What is needed. In the post below about moving research work to Julia, which Julia release was current at the time of writing?
-- begin Page extract --
A while ago I ditched MATLAB as my main development environment for my research projects. Since then I have been playing around with Python and Julia to find a suitable replacement. Although Python is extremely pleasant to use, I find myself these days mostly using Julia for my research and occasionally accessing Python libraries through PyCall. I suppose the reason for this is that my requirements match (or at least overlap to a great extent) the requirements that the creators of Julia had in mind when designing the language. The language feels both expressive and fast. Even mundane tasks, such as data pre-processing are quickly written, yet execute often noticeably faster than in Python.

Another compelling reason for adopting Julia now is that the current release (v0.4.5 at the time of writing) feels quite mature and usable, especially since precompiled packages were introduced. There tons of other interesting features, most notably simple parallel processing support right in the standard library. This, together with the easily deployable binary distribution, makes it very easy to setup a poor man's cluster.

I recently talked about my experiences with Julia in my Lab's group meeting where the following demo was part of show-casing the language's capabilities.

The Task: Computing Hidden States of a Recurrent Neural Network

In many scientific computing applications, we can often get good performance out of interpreted languages, such as Python, R, or MATLAB, by expressing the most expensive computations in terms of matrix operations that are then outsourced to highly optimized library routines. However, this is not always possible or requires some repmat and reshape acrobatics where a simple loop would have been a better and more readable choice.
-- end Page extract --
-- begin Source material --
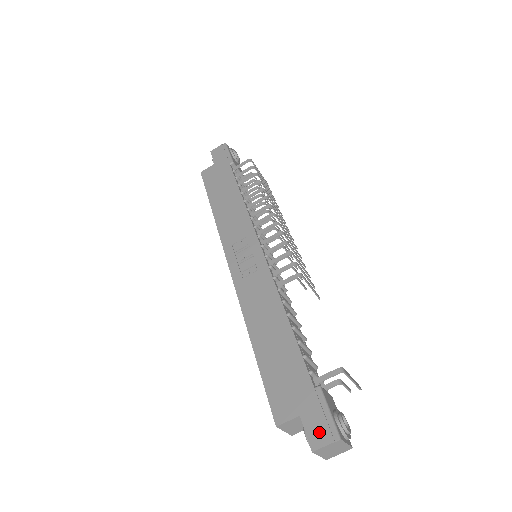
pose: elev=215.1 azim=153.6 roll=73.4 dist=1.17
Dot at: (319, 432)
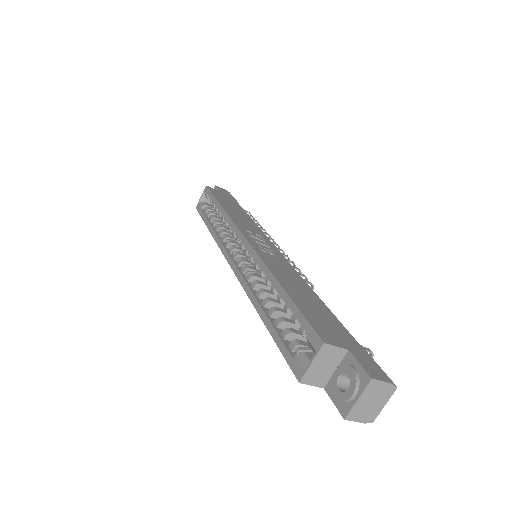
Dot at: (375, 370)
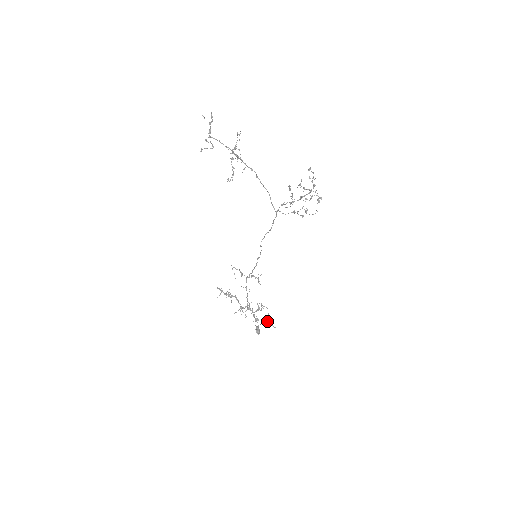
-- end Source material --
Task answer. v0.4.5